Interesting. Apparently C++ code to spam/troll newsgroups, expressed in
a delightful font and colors, in actually 236 columns! Well the good
Jeff is in my killfile, so I didn't see it: thanks for reposting. :)
 
 
Cheers!,
 
- Alf
"Alf P. Steinbach" <alf.p.steinbach+usenet@gmail.com>: Feb 18 03:54AM +0100

On 17.02.2017 22:55, Vir Campestris wrote:
 
> I can imagine a future where the two functions might be run in parallel
> on different CPUs. Currently the overhead of setting such a thing up is
> too much, so any parallelism is explicit (threads, or OpenCL).
 
I support explicit notation for where one wants or wants to permit
parallelism.
 
The consequences could be quite serious if the calls in
 
cout << a() << " " << b() << "\n";
 
were executed in parallel, without `a` and `b` being designed for
parallelism, e.g. trying to update the same variable.
 
Explicit is good, implicit is bad. In general. ;-)
 
In C++98 and C++03 the non-normative examples at the start of section 5,
like
 
i = v[i++]; // the behavior is unspecified
 
… directly contradicted the normative text right above,
 
"Between the previous and next sequence point a scalar object shall
have its stored value modified at most once by the evaluation of an
expression."
 
… which dictates undefined behavior.
 
I think that these examples signal an original intent different from the
normative text's wording.

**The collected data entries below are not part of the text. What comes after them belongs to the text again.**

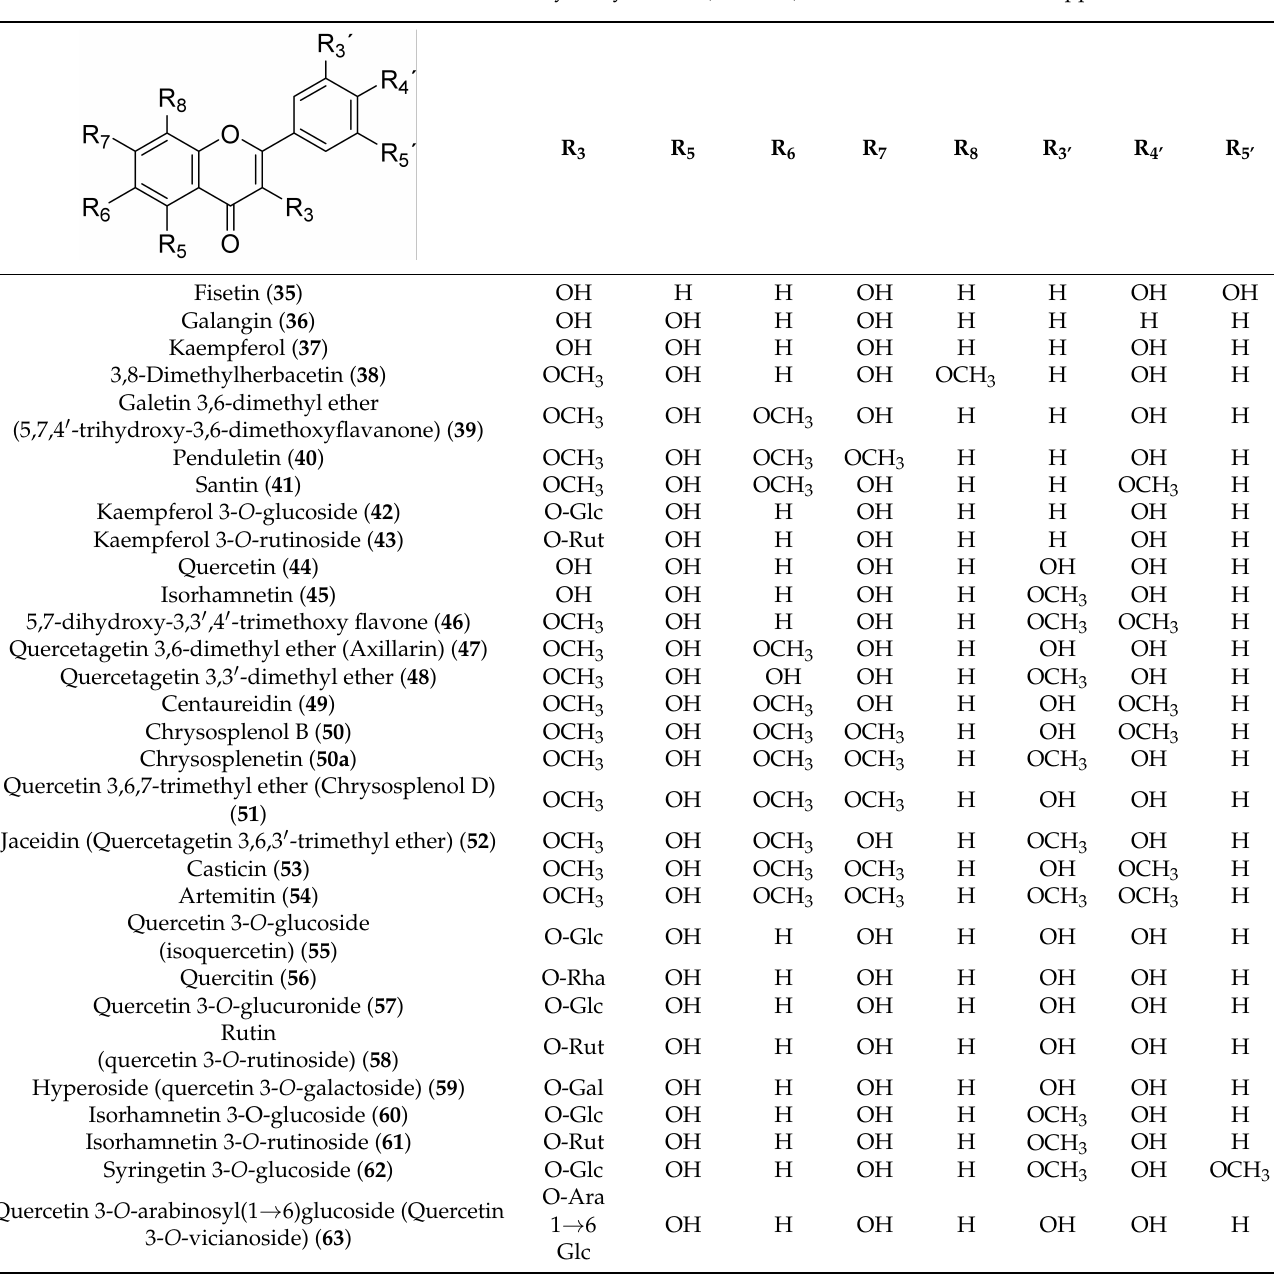
Table 4. Chemical structures of the 3-Hydroxyflavone (flavonol) derivatives from Achillea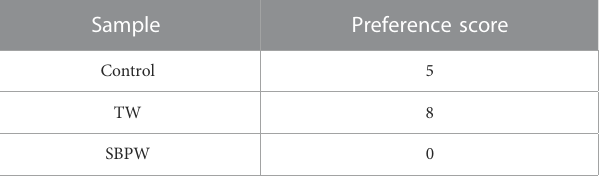
TABLE 4 Preference scores of mashed potato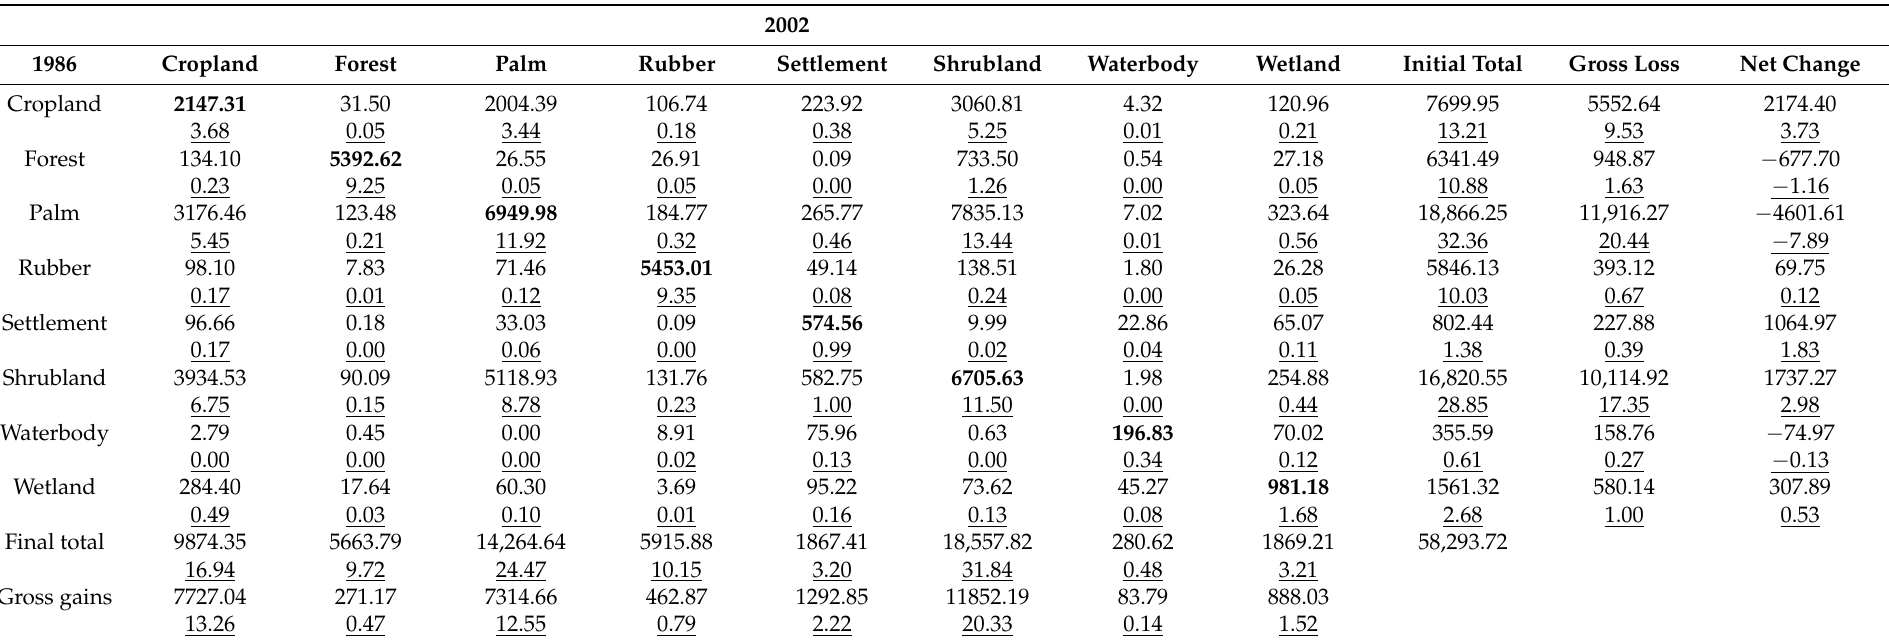
Table A1. Cross tabulation matrices for 1986–2002 area in ha (top values), percentage of total land area (bottom value underlined); the diagonal (in bold) values indicate the persistence of land cover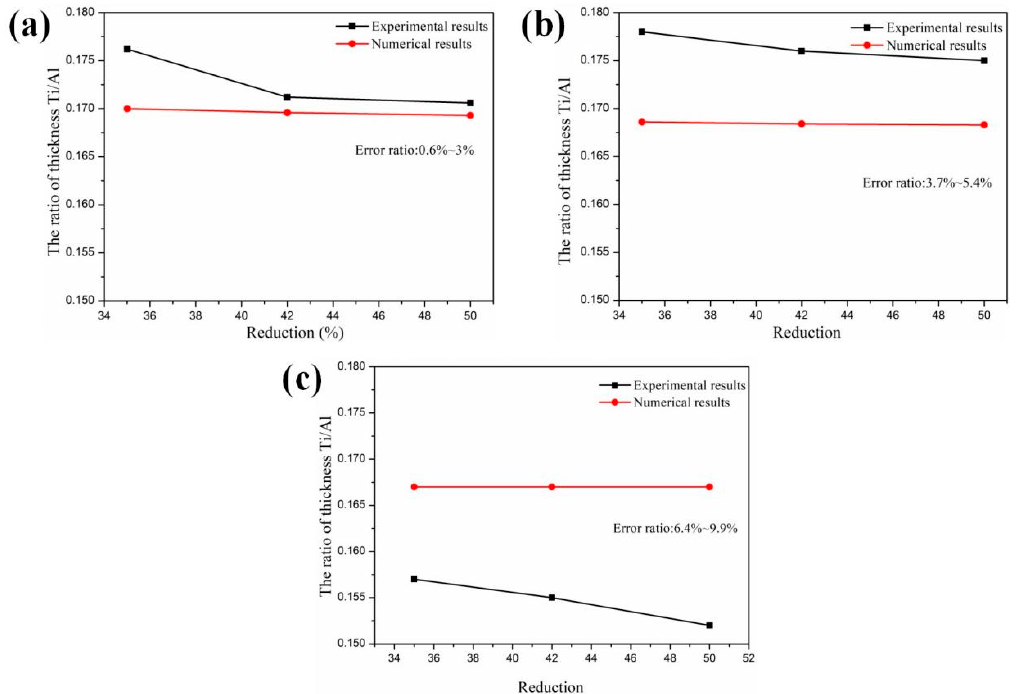
Figure 8. Ti/Al thickness ratio values measured using theoretical model and experiment under dif- ferent aluminum strengths. ( a ) S1, ( b ) S2, ( c )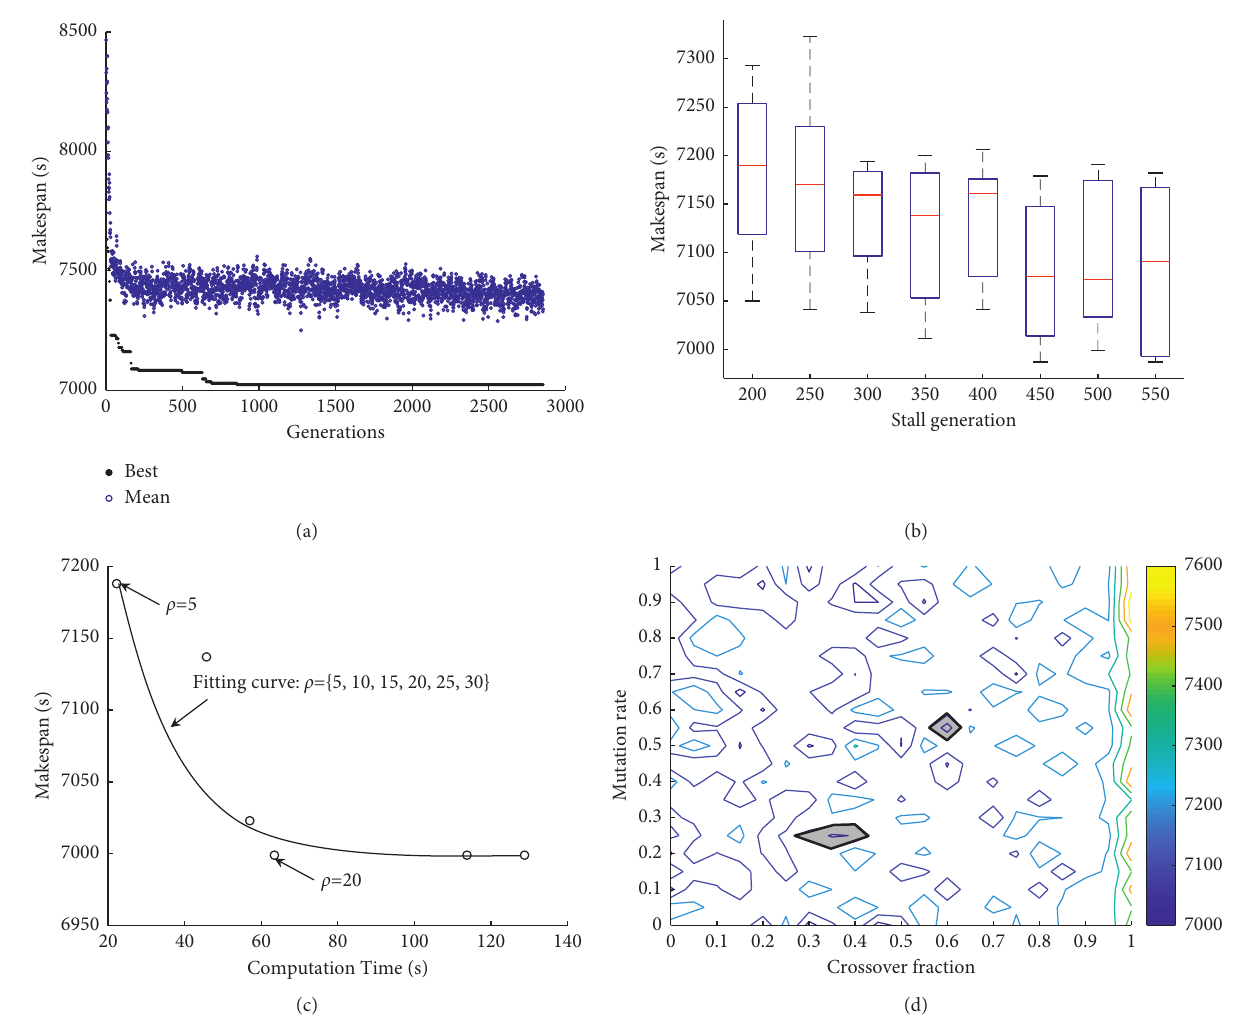
Fitting curve: ρ ={5, 10, 15, 20, 25, 30}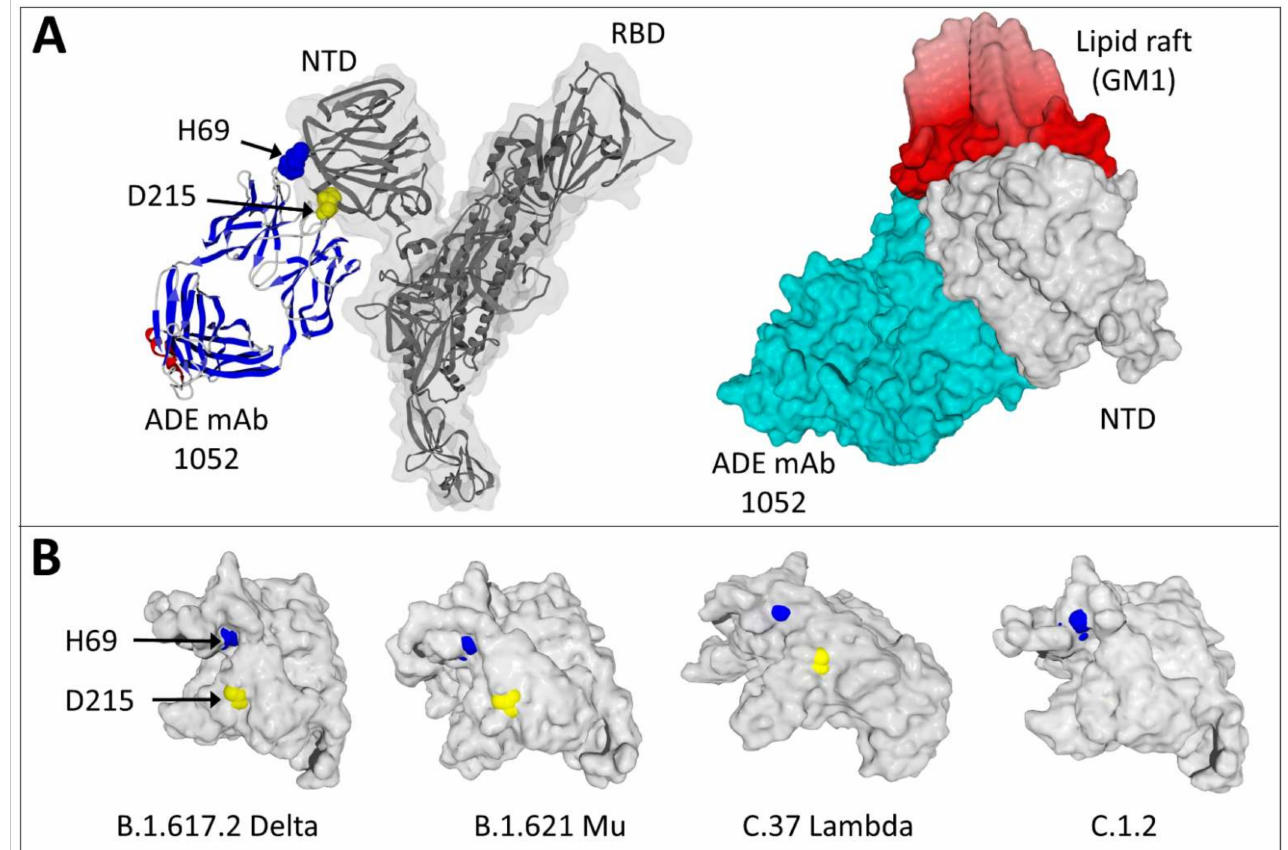
Figure 4. Critical amino acid residues control the binding of the ADE antibody 1052 to variant spike proteins. ( A ) Binding of the 1052 antibody (ADE mAb) to the Wuhan spike protein (PDB: 7LAB) with the NTD and RBD indicated. In the left panel, the light and heavy chains of the antibody are represented in standard secondary structures (red, α -helix, blue, β -strand). H69 (in blue atomic spheres) and D215 (in yellow atomic spheres) are highlighted. In the right panel, a surface representation illustrates the geometric complementarity of the Delta spike protein-antibody complex bound to a cluster of gangliosides GM1 figuring a lipid raft on the plasma membrane of a host cell. Note that the 1052 antibody b simultaneously binds to the NTD of the spike protein and to the edge of the lipid raft. ( B ) Molecular modeling of the NTD of several SARS-CoV-2 variants showing different levels of surface exposure of H69 (in blue) and D215 (in yellow) amino acid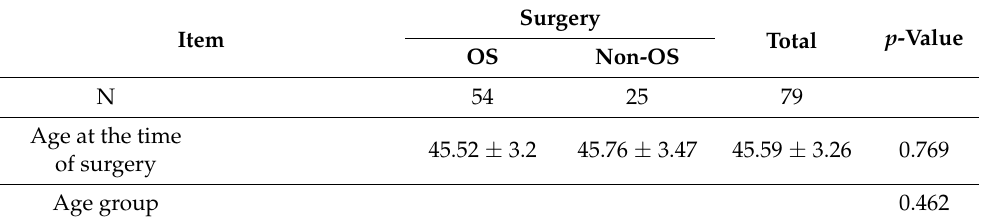
Figure 1. Flow chart of study design. OS: opportunistic salpingectomy; HT: hormone therapy. Table 1. Patient demographics between both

Just like all the C++98/C++03 examples using
`<iostream>` output and failing to include also `<ostream>`, probably
signal an original intent that `operator<<` should be provided also via
the `<iostream>` header. It is now, as of C++11 and later.
 
So, is the presumed original intent of /unspecified/ behavior
incompatible with your envisioned possible parallelism?